Through the induction of BRD4 protein degradation, ARV-825 can successfully limit BRD4-NUT 3T3 cell proliferation in vitro and in vivo. These findings suggested that the BRD4 inhibitor ARV-825 would be an effective therapeutic strategy for treating NUT carcinoma that with the genetic feature of BRD4-NUT fusion event.

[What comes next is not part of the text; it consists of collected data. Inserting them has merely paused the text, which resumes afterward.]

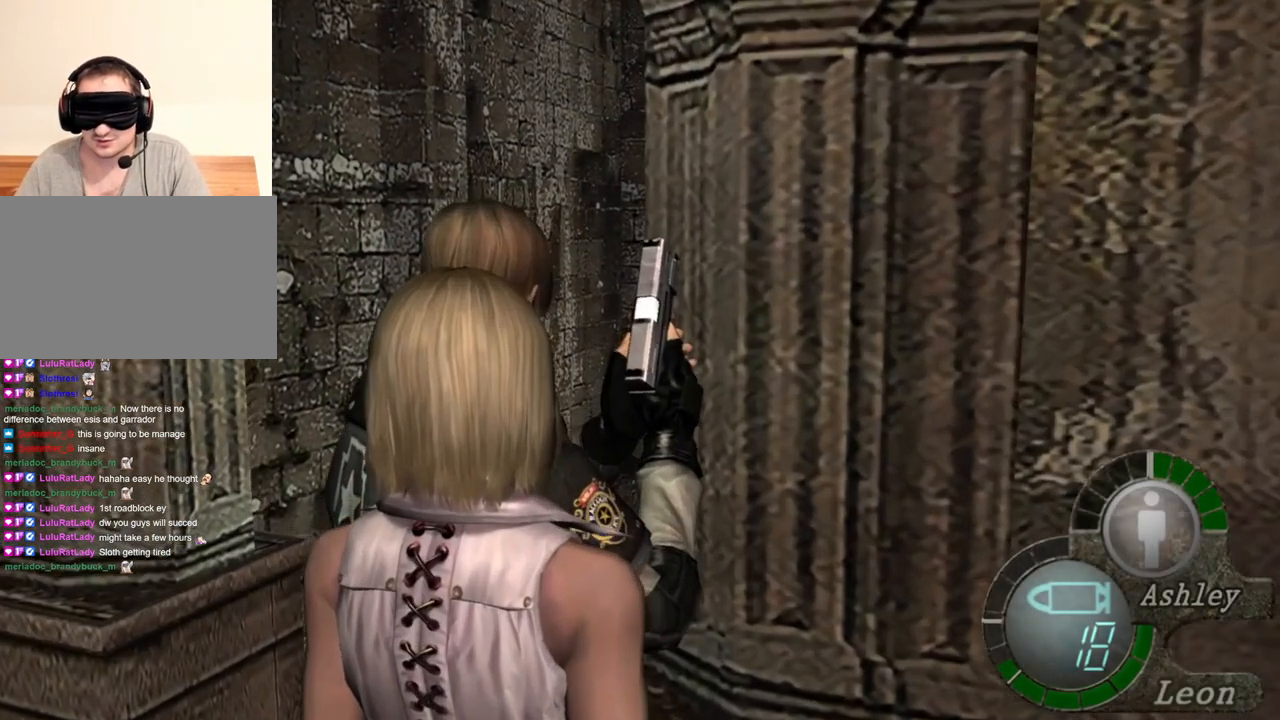
{"keys": [], "mouse": [], "events": []}
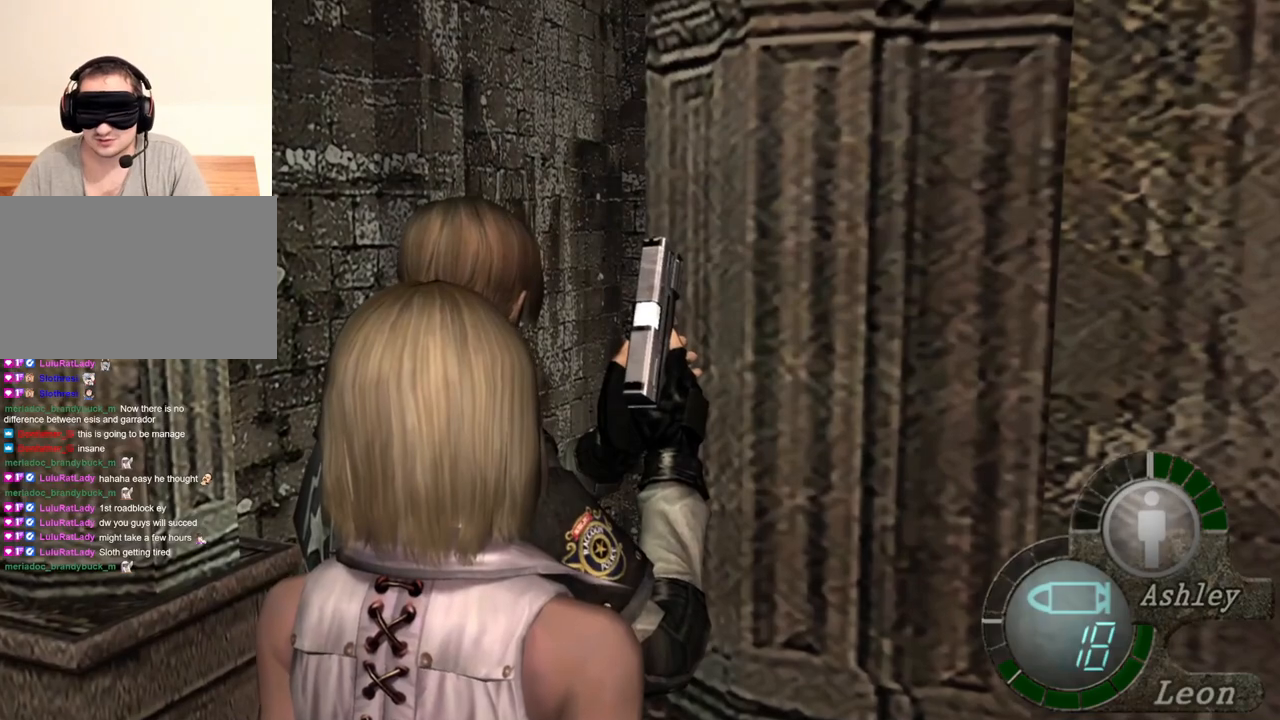
{"keys": ["tab"], "mouse": [], "events": [[450, "tab", "down"]]}
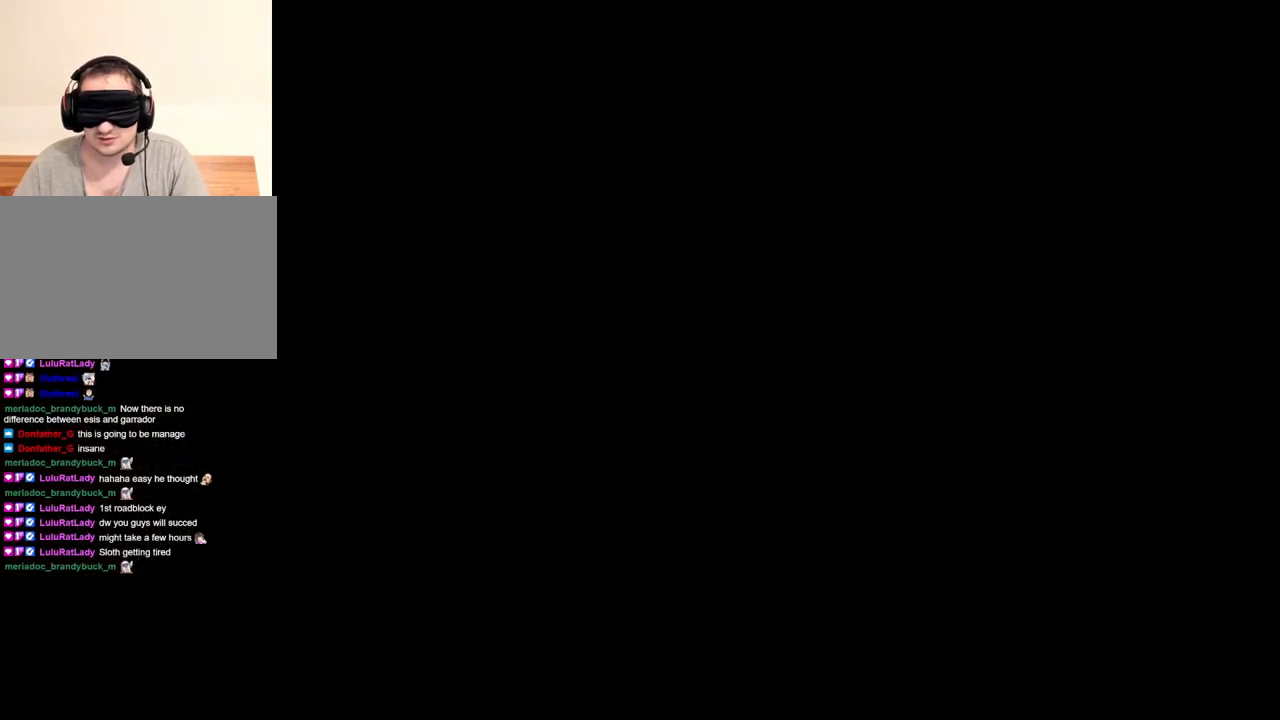
{"keys": ["e"], "mouse": [], "events": [[50, "tab", "up"], [217, "s", "down"], [350, "s", "up"], [417, "e", "down"]]}
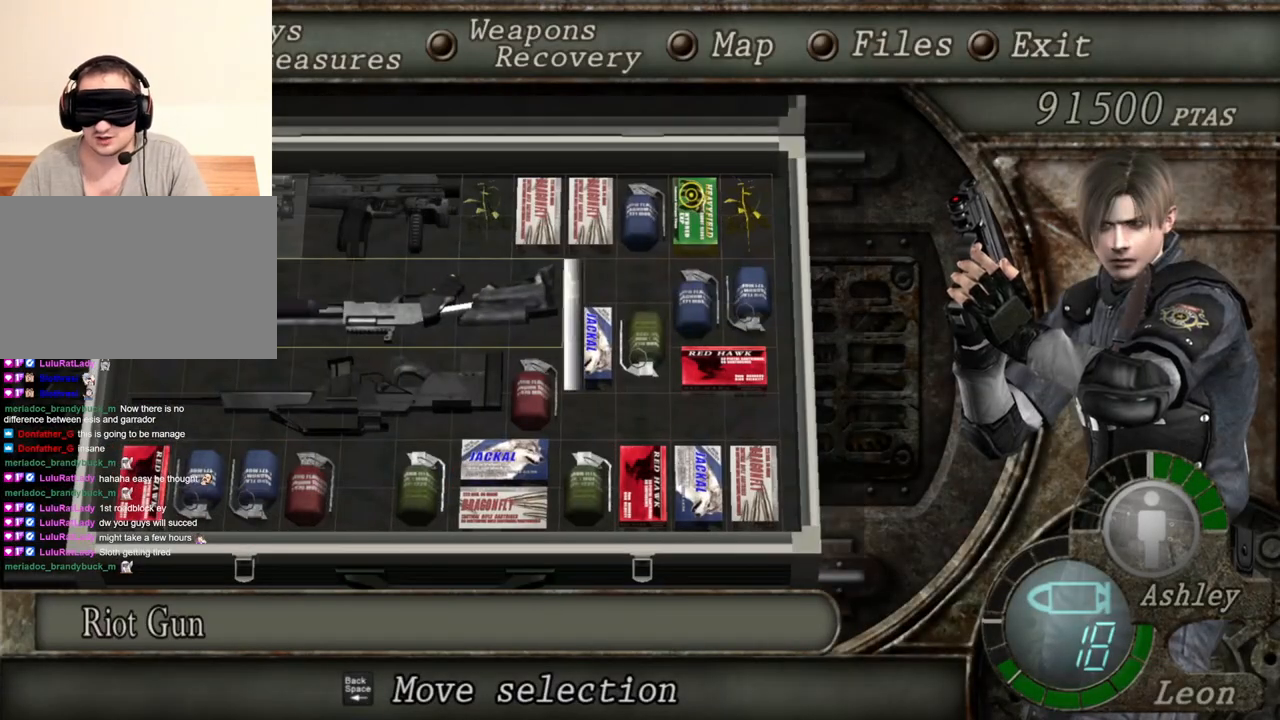
{"keys": [], "mouse": ["right"], "events": [[17, "e", "up"], [84, "e", "down"], [150, "e", "up"], [484, "mouse_right", "down"]]}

含溴结构域蛋白4(BRD4)是溴结构域和额外末端结构域(BET)家族的成员,是一种重要的表观遗传阅读器。它目前是一个有前景的肿瘤学靶点。在一些肿瘤中,BET溴结构域抑制剂已显示出有前景的结果。靶向蛋白水解方法(PROTAC)能快速有效地降解BRD4,近年来在肿瘤治疗中显示出巨大潜力。本研究的目的是探讨BRD4 PROTAC化合物ARV-825对NUT癌中致癌基因BRD4-NUT融合蛋白的潜在影响。
使用细胞计数试剂盒8检测、伤口愈合实验、细胞转染、蛋白质免疫印迹分析和RNA测序在细胞水平评估ARV-825的有效性。还使用异种移植模型在体内检测ARV-825的有效性。
BRD4-NUT融合基因在3T3细胞中过表达,并模拟了致病融合基因。结果表明,BRD4-NUT的过表达可促进3T3细胞的增殖和迁移,但加入新型基于cereblon的针对BRD4的PROTAC化合物ARV-825后,BRD4蛋白表达被降解,导致BRD4-NUT 3T3细胞增殖和迁移受到抑制。进一步的RNA测序分析表明,BRD4-NUT的过表达伴随着基因(如Myc、E2F、TRAFs、Wnt、Gadd45g和Sox6)表达增加,且通路(如小细胞肺癌、NF-κB信号通路和乳腺癌)显著富集,促进细胞周期从G1期进入S期,增加细胞增殖和迁移,激活抗凋亡信号,导致细胞生长异常,最终导致肿瘤发生。加入ARV-825有效挽救了这一过程,并有效抑制了细胞活力、增殖和迁移。体内研究表明,ARV-825治疗可显著抑制肿瘤生长,且无有害副作用,并下调BRD4-NUT的表达水平。
通过诱导BRD4蛋白降解,ARV-825可在体外和体内成功限制BRD4-NUT 3T3细胞增殖。这些发现表明,BRD4抑制剂ARV-825将是治疗具有BRD4-NUT融合事件遗传特征的NUT癌的有效治疗策略。